Le sang sur la bouche de Cole commençaient à coaguler. Il essuya du revers de la main ces traces humiliantes.

— J’suis pas… j’suis pas… une mauvaise personne, geignit-il, faut pas m’attacher… faut pas… faut pas m’emprisonner. Non. Faut pas.

Le trémolo dans sa voix ne trompa guère Calvin. Dès que celui-ci s’approchait, Lambda grognait doucement. Assez fort, malgré tout, pour dissuader la Montagne. Une femme trottina vers eux, Calvin plaqua sa main pour empêcher la nouvelle arrivante de subir le courroux de Lambda.

— J’ai pas pu les rattraper, haleta Marylou, c’est qu’ils courent vite ces salopards.

— Ils t’ont piqué des trucs, Sven ? demanda Nounours.

Cole acquiesça malgré sa culpabilité grandissante d’avoir caché sa véritable identité. Il se détacha de Lambda, encore traumatisé, mais capable de tenir debout seul.

— T’as vu qui c’était, avec Alma ? interrogea Nounours bien qu’il avait déjà une bonne idée de l’identité des coupables.
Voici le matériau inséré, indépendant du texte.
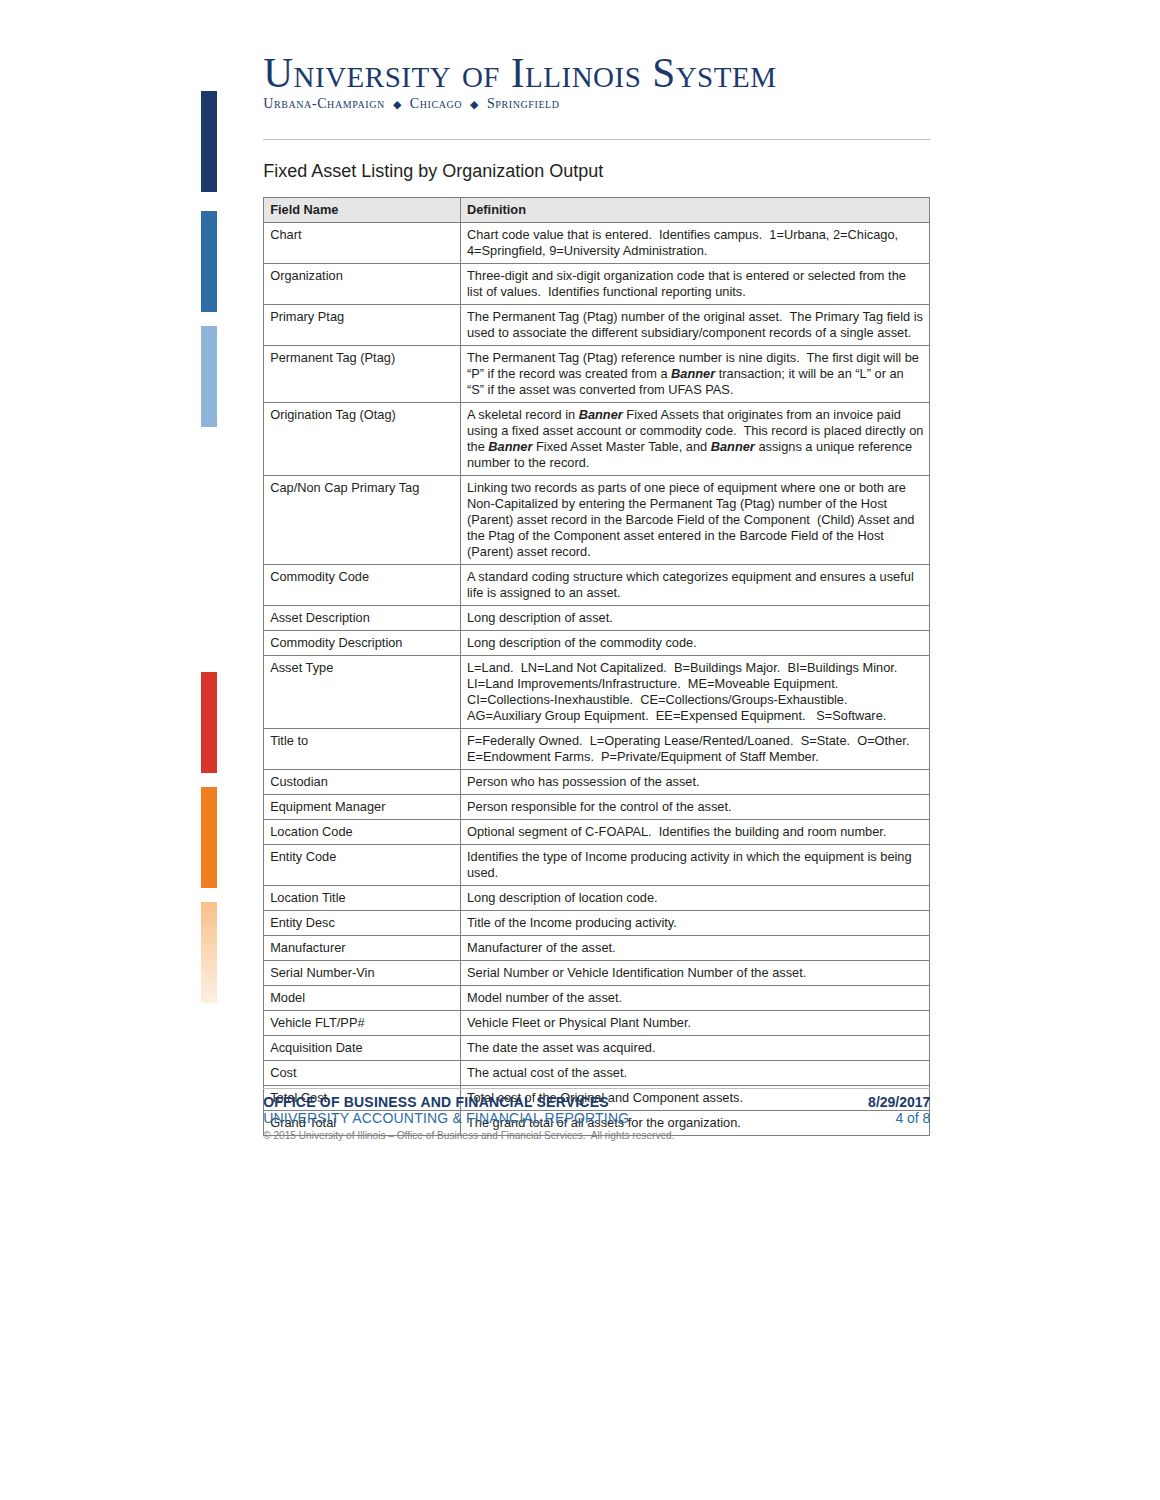University of Illinois System
Urbana-Champaign ◆ Chicago ◆ Springfield
Fixed Asset Listing by Organization Output
| Field Name | Definition |
| --- | --- |
| Chart | Chart code value that is entered. Identifies campus. 1=Urbana, 2=Chicago, 4=Springfield, 9=University Administration. |
| Organization | Three-digit and six-digit organization code that is entered or selected from the list of values. Identifies functional reporting units. |
| Primary Ptag | The Permanent Tag (Ptag) number of the original asset. The Primary Tag field is used to associate the different subsidiary/component records of a single asset. |
| Permanent Tag (Ptag) | The Permanent Tag (Ptag) reference number is nine digits. The first digit will be “P” if the record was created from a Banner transaction; it will be an “L” or an “S” if the asset was converted from UFAS PAS. |
| Origination Tag (Otag) | A skeletal record in Banner Fixed Assets that originates from an invoice paid using a fixed asset account or commodity code. This record is placed directly on the Banner Fixed Asset Master Table, and Banner assigns a unique reference number to the record. |
| Cap/Non Cap Primary Tag | Linking two records as parts of one piece of equipment where one or both are Non-Capitalized by entering the Permanent Tag (Ptag) number of the Host (Parent) asset record in the Barcode Field of the Component (Child) Asset and the Ptag of the Component asset entered in the Barcode Field of the Host (Parent) asset record. |
| Commodity Code | A standard coding structure which categorizes equipment and ensures a useful life is assigned to an asset. |
| Asset Description | Long description of asset. |
| Commodity Description | Long description of the commodity code. |
| Asset Type | L=Land. LN=Land Not Capitalized. B=Buildings Major. BI=Buildings Minor. LI=Land Improvements/Infrastructure. ME=Moveable Equipment. CI=Collections-Inexhaustible. CE=Collections/Groups-Exhaustible. AG=Auxiliary Group Equipment. EE=Expensed Equipment. S=Software. |
| Title to | F=Federally Owned. L=Operating Lease/Rented/Loaned. S=State. O=Other. E=Endowment Farms. P=Private/Equipment of Staff Member. |
| Custodian | Person who has possession of the asset. |
| Equipment Manager | Person responsible for the control of the asset. |
| Location Code | Optional segment of C-FOAPAL. Identifies the building and room number. |
| Entity Code | Identifies the type of Income producing activity in which the equipment is being used. |
| Location Title | Long description of location code. |
| Entity Desc | Title of the Income producing activity. |
| Manufacturer | Manufacturer of the asset. |
| Serial Number-Vin | Serial Number or Vehicle Identification Number of the asset. |
| Model | Model number of the asset. |
| Vehicle FLT/PP# | Vehicle Fleet or Physical Plant Number. |
| Acquisition Date | The date the asset was acquired. |
| Cost | The actual cost of the asset. |
| Total Cost | Total cost of the Original and Component assets. |
| Grand Total | The grand total of all assets for the organization. |
OFFICE OF BUSINESS AND FINANCIAL SERVICES
8/29/2017
UNIVERSITY ACCOUNTING & FINANCIAL REPORTING
4 of 8
© 2015 University of Illinois – Office of Business and Financial Services. All rights reserved.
Les poings serrés, la Montagne se tenait prête à en découdre.

— Daniel, répond Cole d’une voix enrouée de colère.

Il le haïssait. De tout son être. La rage le foudroya. Cet enfoiré valait pas mieux que le scientifique. Cole lui arracherait la gueule. Le dépecerait vivant !

— Ah l’batard ! s’exclama Nounours. T’en fais pas, je sais où ils sont allés. On va aller leur rendre une petite visite et récupérer tes affaires.

— Attends un peu, Nounours, le gronda Marylou. Va pas trop vite en besogne, hein ? Est-ce-que t’es blessé, Sven ?

Blessé dans son ego, dans sa virilité, oui, à coup sûr. Cole grommela un “non” peu convainquant. Marylou observait ses lèvres avec une telle insistance qu’il se sentit le besoin de se justifier :

— C’est pas mon sang. Me suis défendu, c’est tout.

Cole se dirigea vers le cours d’eau pour se badigeonner le visage. Il fut surpris de sa froideur glacial, mais réitéra son geste. S’imposa un rythme frénétique. Plus de traces. Plus de traces humiliantes. Plus de traces du sang. De la violence. Il avait cru réussir à s’intégrer, au terrain-vague. Quelle désillusion ! Dehors, c’était pire qu’au labo. Au moins, là-bas, les bourreaux ne feignaient pas l’amitié. Cole savait. Ils lui voulaient du mal d’un bout à l’autre. Cole avait fuit, mais il ne s’échapperait jamais. Les entraves lui avaient marqué le corps, certes. Elles avaient aussi marqué l’esprit.